Janos Starker, the Hungarian-born cellist synonymous with refinement as well as pedagogy, having taught thousands of cellists, died Sunday at his home in Bloomington, IN. He was 88 years old.
Starker’s five-decade performing career yielded more than 150 albums including the major concertos (Dvorak, Schumann, Elgar, Shostakovich and Walton) as well as five versions of the Bach Cello Suites. A 1992 account of the suites for RCA won a Grammy Award.
Starker's stage persona was sometimes said to be unemotional and aloof. Some critics contrasted him with the warmer, more showman-like approach of Mstislav Rostropovich – a comparison he shrugged off. "What I'd like to see is a little more humility and dignity displayed toward our art, and less self-aggrandizement," he said in a colorful People magazine profile in 1980.
Still, Starker occasionally sought to counter his restrained reputation. He once developed a lighthearted program for occasional informal engagements called "A Special Evening with Janos Starker." He would alternate performances with drags on a cigarette, sips of Scotch and a string of anecdotes, including his versions of his celebrated run-ins with Herbert von Karajan and Eugene Ormandy.

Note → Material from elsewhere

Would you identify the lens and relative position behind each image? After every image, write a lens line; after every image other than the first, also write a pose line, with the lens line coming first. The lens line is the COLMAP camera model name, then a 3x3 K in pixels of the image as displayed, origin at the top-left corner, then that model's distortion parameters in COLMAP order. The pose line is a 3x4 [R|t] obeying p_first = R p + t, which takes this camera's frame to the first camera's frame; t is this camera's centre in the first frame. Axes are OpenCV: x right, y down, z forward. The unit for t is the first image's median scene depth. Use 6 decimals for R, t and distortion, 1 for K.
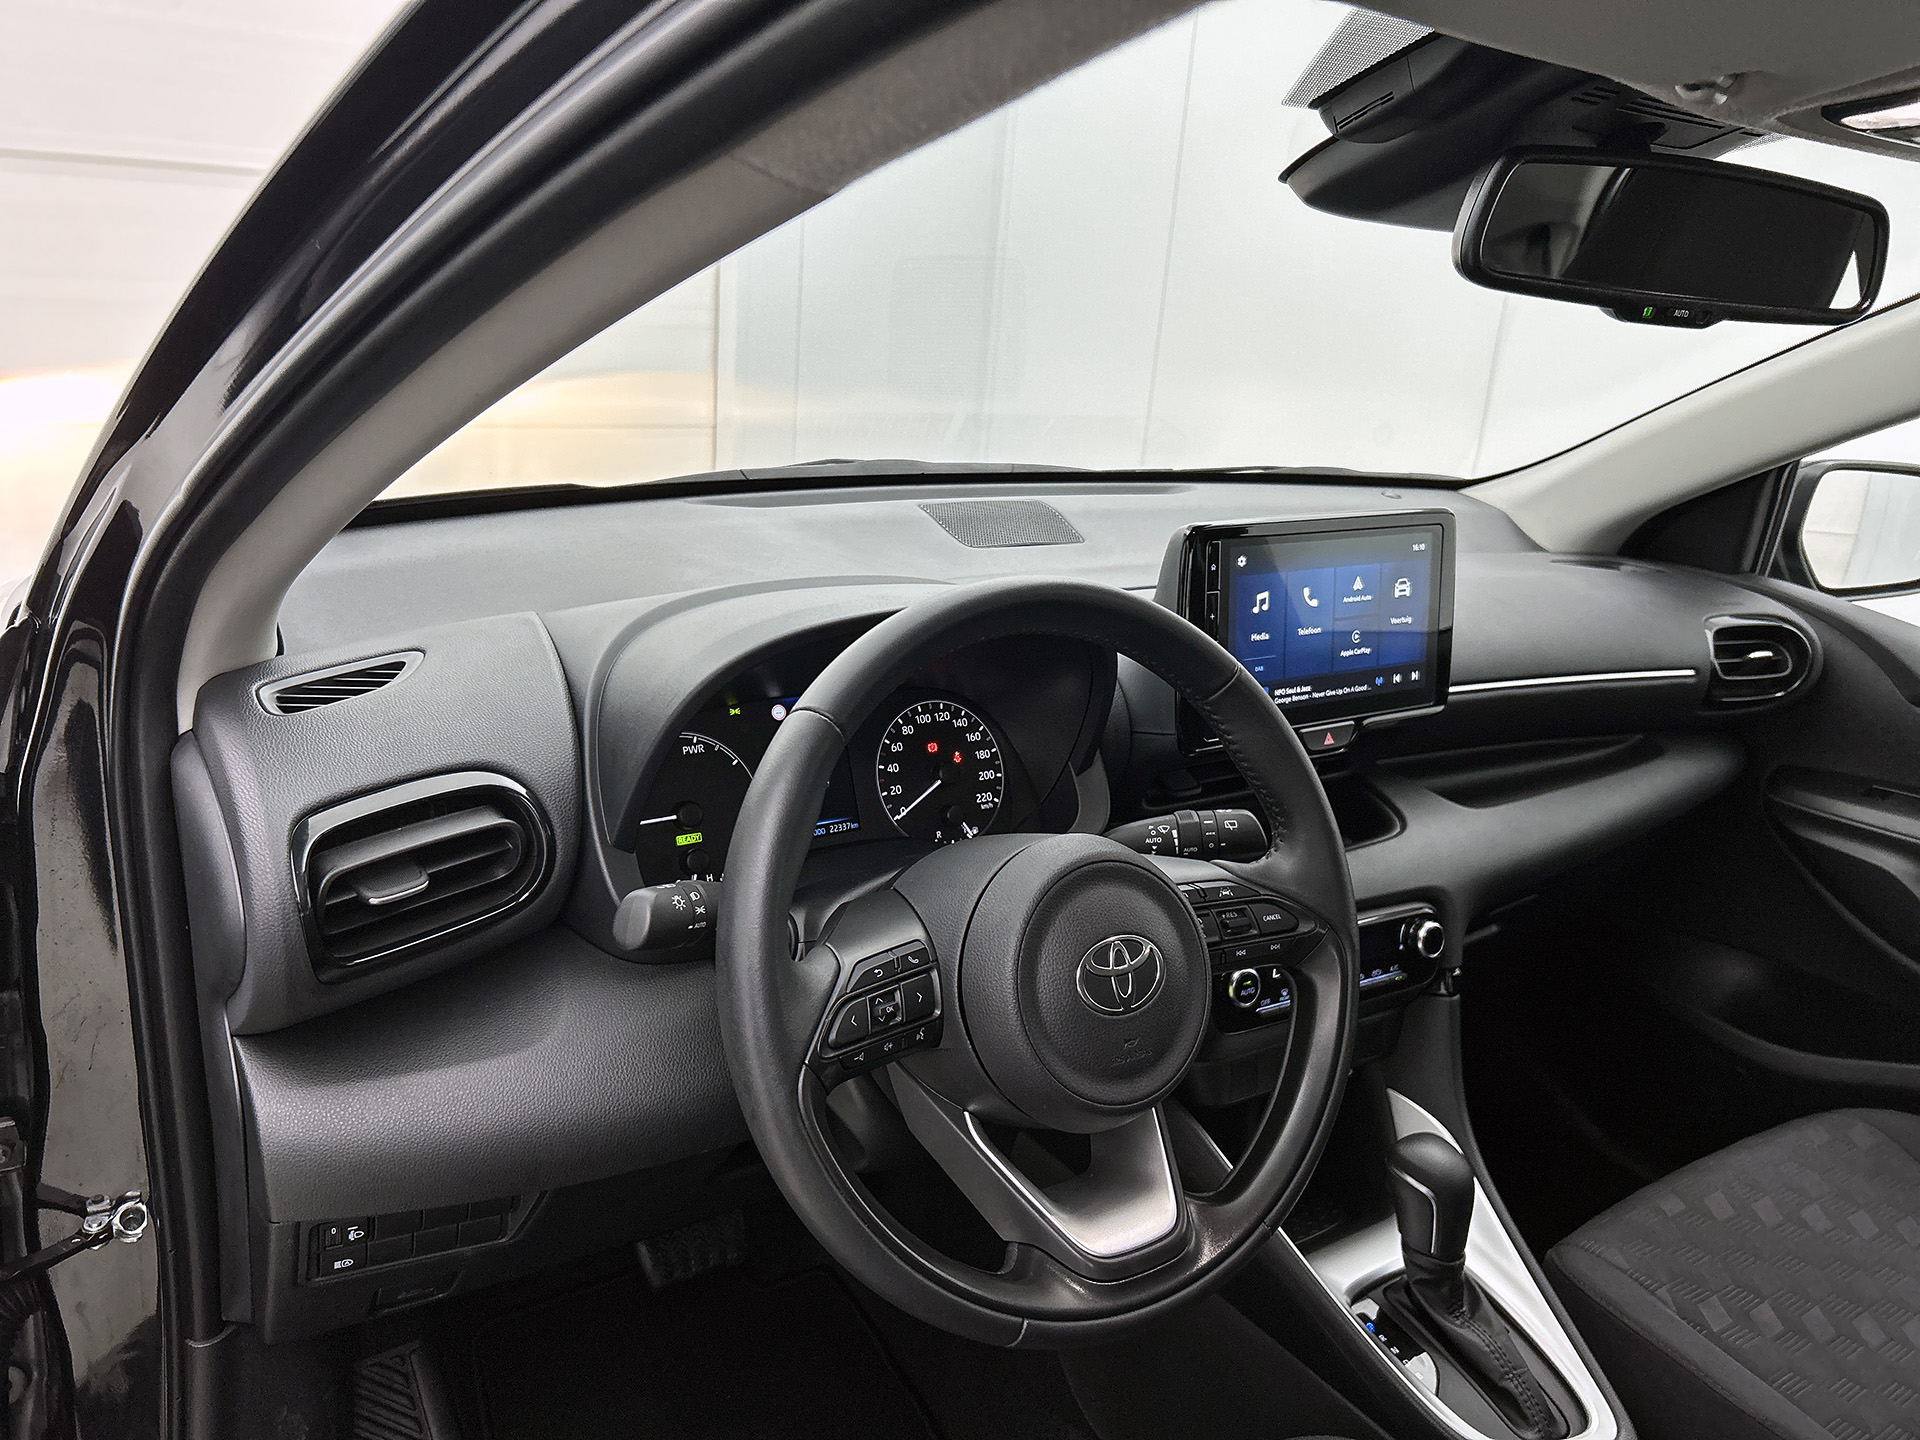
lens RADIAL K [[1426.1, 0, 938.7], [0, 1426.1, 749.3], [0, 0, 1]] dist [0.114853, -0.215387]
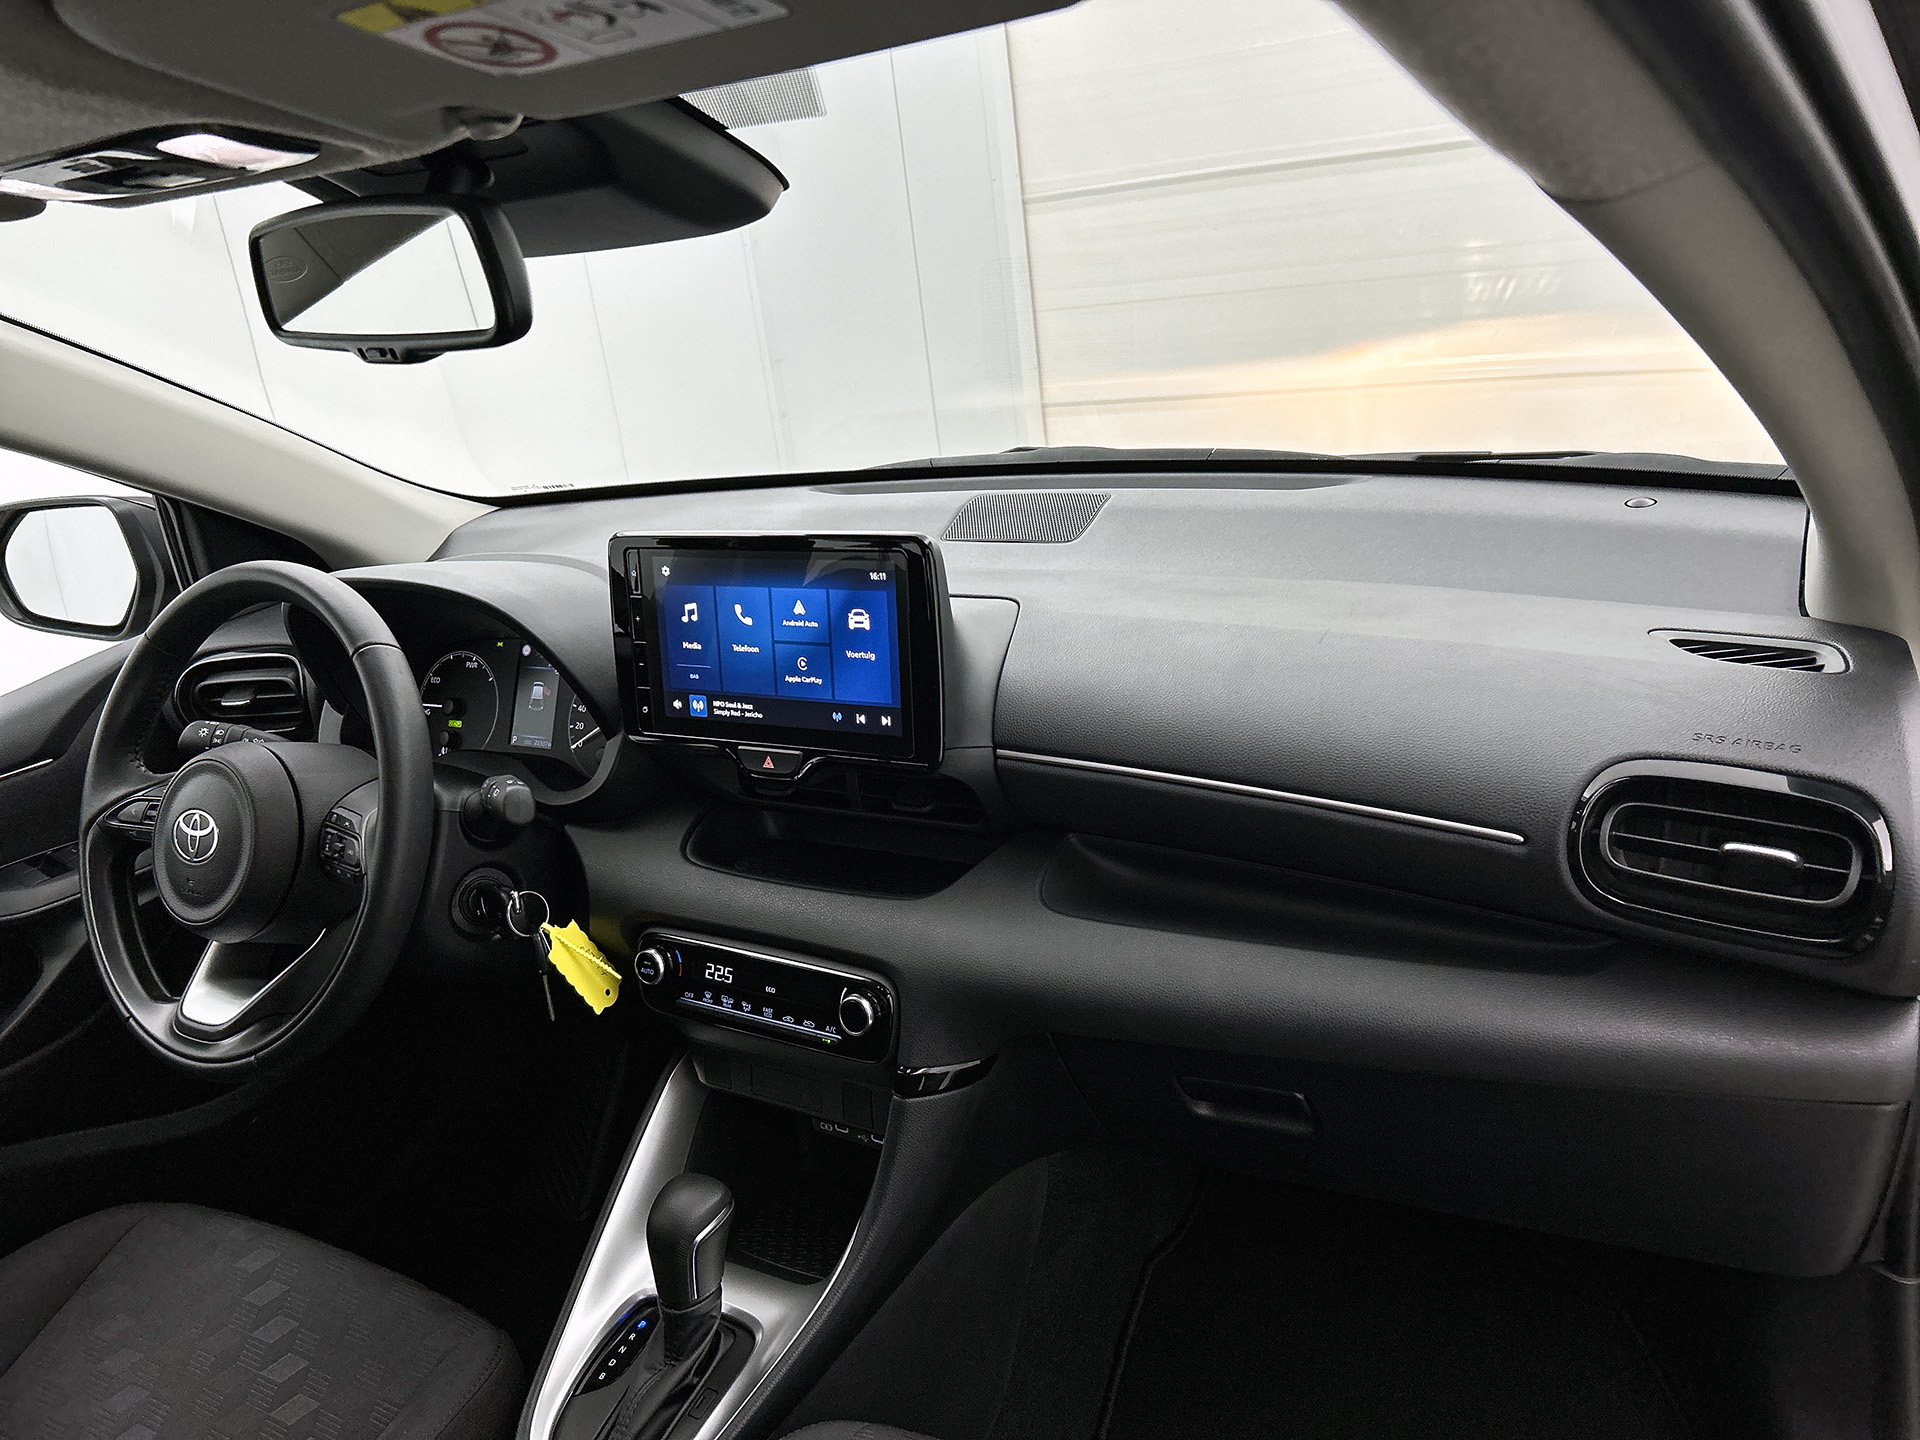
lens RADIAL K [[1430.4, 0, 960.0], [0, 1430.4, 720.0], [0, 0, 1]] dist [0.133732, -0.247805]
pose [[0.443340, 0.177277, -0.878648, 1.207262], [-0.150568, 0.981047, 0.121965, -0.178005], [0.883617, 0.078225, 0.461630, 0.682904]]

A child prodigy, Starker began playing cello at age 6. At 11 he entered the Franz Liszt Academy of Music in Budapest, and at 14, he made his professional debut in the Dvorak Cello Concerto with a student orchestra.

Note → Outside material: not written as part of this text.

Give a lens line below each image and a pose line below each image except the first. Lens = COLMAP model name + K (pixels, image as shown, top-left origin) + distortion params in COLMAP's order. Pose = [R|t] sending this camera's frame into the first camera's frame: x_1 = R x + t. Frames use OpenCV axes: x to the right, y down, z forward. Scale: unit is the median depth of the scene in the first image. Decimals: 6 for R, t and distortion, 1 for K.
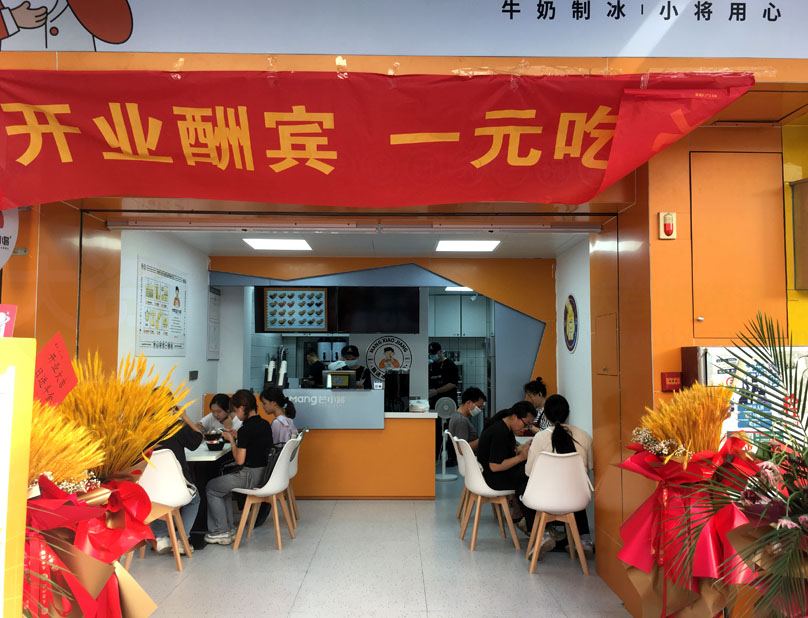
lens RADIAL K [[683.2, 0, 404.0], [0, 683.2, 309.0], [0, 0, 1]] dist [0.006140, -0.003446]
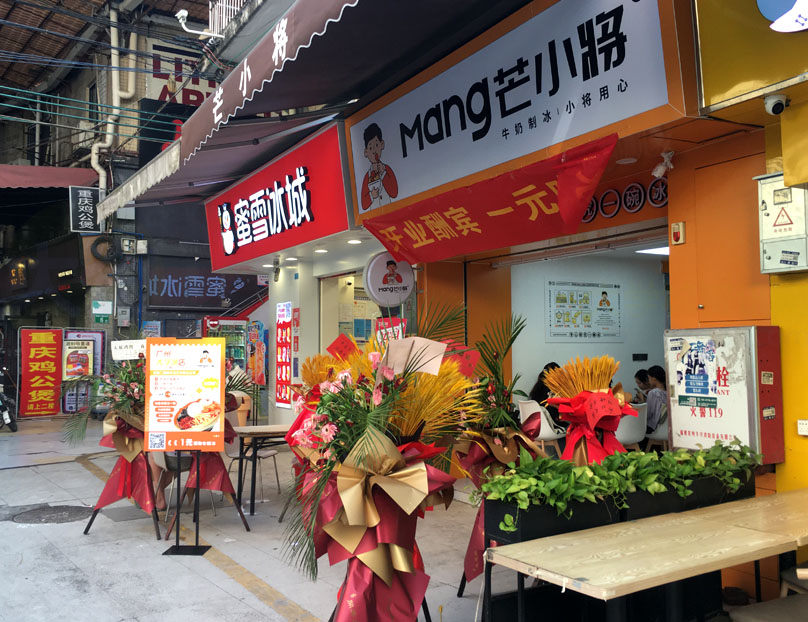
lens RADIAL K [[690.5, 0, 404.0], [0, 690.5, 311.0], [0, 0, 1]] dist [0.000067, 0.000977]
pose [[0.487651, -0.042634, -0.871997, 1.352521], [0.055334, 0.998308, -0.017865, 0.016765], [0.871283, -0.039539, 0.489185, -0.069600]]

Starker spent three months in a Nazi work camp during World War II. His Jewish tailor father, mother and Janos survived, but his two brothers died. Then in 1946 Starker made his way to Paris, working en route as an electrician and sulfur miner. The next year he made his first recording, a sonata by the Hungarian composer Zolátn Kodály. It won a Grand Prix du Disque and brought him early international fame.
Emigrating to the U.S. in 1948, Starker played for the Dallas Symphony, Metropolitan Opera Orchestra and Chicago Symphony before becoming a full-time concert soloist in 1958. That same year he joined the faculty of Indiana University’s Jacobs School of Music, in what was first a two-year trial basis. He found Bloomington a congenial base and remained there, even as he was giving 100 concerts annually.
As a teacher, Starker was passionate and tough. That endeared him to the noted Indiana basketball coach Bobby Knight, who once invited Starker to speak to his team, according to Indiana Public Media. Starker was also prolific, writing extensively about techniques and publishing his exercises as An Organized Method of String Playing. His autobiography, The World of Music According to Starker, was published in 2004.
Starker is survived by his second wife, Rae Busch Goldsmith, his daughter, violinist Gwen Starker Preucil, and a daughter from his first marriage, Gabriella Starker-Saxe, plus three grandchildren.